Rename "website" to "web application" in the records below and give them again with every other part unchanged. Leave the pictures out of your answer.

____

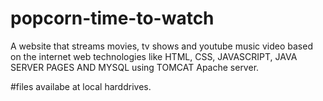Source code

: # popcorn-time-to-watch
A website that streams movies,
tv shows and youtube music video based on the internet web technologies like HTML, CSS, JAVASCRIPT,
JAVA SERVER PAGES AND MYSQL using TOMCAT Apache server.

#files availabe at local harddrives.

____

- Exercise solution:
Source code

: # popcorn-time-to-watch
A web application that streams movies,
tv shows and youtube music video based on the internet web technologies like HTML, CSS, JAVASCRIPT,
JAVA SERVER PAGES AND MYSQL using TOMCAT Apache server.

#files availabe at local harddrives.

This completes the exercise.